1
votes

I'm coding a function giving the diameter of a previously defined polygon using the boost::geometry library.

This diameter is defined as the maximal distance between two of its points. Thus, I'm coding a double loop computing every distance of every pair of points but I don't know how to have access to the point coordinates inside the polygon, or even the point objects and then using the distance function between two points brought by the library (by the way, which one should be faster?).

After looking at Boost docs on polygon I tried my_polygon.PointList without success...

My solution at the end was to use a modified version of Barend's proposal:

for(auto it1 = boost::begin(boost::geometry::exterior_ring(poly)); 
    it1 != boost::end(boost::geometry::exterior_ring(poly));
    ++it1)
{
    for(auto it2 = it1+1; 
        it2 != boost::end(boost::geometry::exterior_ring(poly));
        ++it2)
   {
       double distance = boost::geometry::distance(*it1, *it2);
       if(my_diameter < distance){my_diameter = distance;}
   }
}

I just suppressed the redundancy of calculating twice the same distance;

2

2 Answers

3
votes

A polygon consists of rings.
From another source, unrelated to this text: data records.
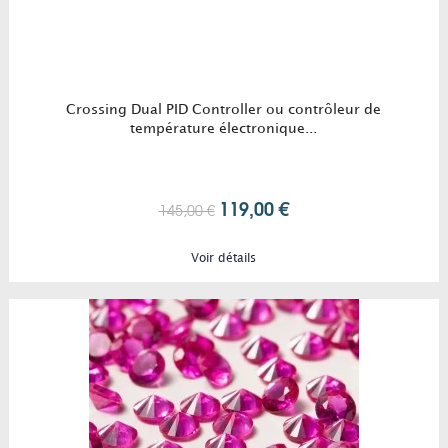
Crossing Dual PID Controller ou contrôleur de
température électronique...
119,00 €
145,00 €
Voir détails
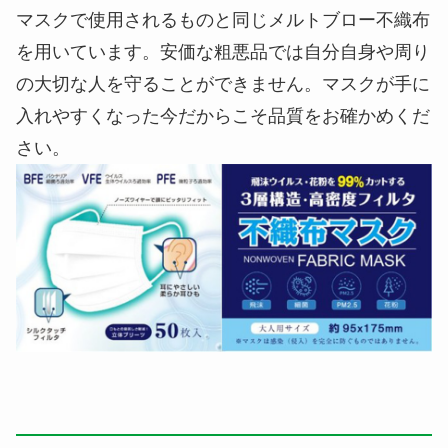
マスクで使用されるものと同じメルトブロー不織布
を用いています。安価な粗悪品では自分自身や周り
の大切な人を守ることができません。マスクが手に
入れやすくなった今だからこそ品質をお確かめくだ
さい。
You want to have the exterior ring (outer ring). That is accessable using exterior_ring(aPolygon);

So you could use something like this code to iterate over the points of a polygon (for simplicity I use auto, otherwise declare an iterator):

for(auto it1 = boost::begin(boost::geometry::exterior_ring(poly)); 
    it1 != boost::end(boost::geometry::exterior_ring(poly));
    ++it1)
{
    for(auto it2 = boost::begin(boost::geometry::exterior_ring(poly)); 
        it2 != boost::end(boost::geometry::exterior_ring(poly));
        ++it2)
   {
       // You might skip cases where it1==it2, distance is zero anyway
       double distance = boost::geometry::distance(*it1, *it2);
       // Compare with a max distance, if larger, assign, etc.
   }
}

(loops often also loop over interior rings, but for diameter that is not necessary if the polygon is well-defined).

By the way, about your question: PointList is the name of the template-parameter (see doc). The member function is outer(), for the outer ring. The code above uses a free function "exterior_ring" to use the Polygon Concept, which should work for any polygon type within Boost.Geometry

0
votes

You can check only the "corners" distance to one another as the maximal distance will be between two "corners".

think about it with just one point "A" and one segment. You'll see that no matter how you place the segment, the point of the segment with maximal distance to A, will be one of the two ends.

by the way, every points ? at what granularity? there are infinitely many of them!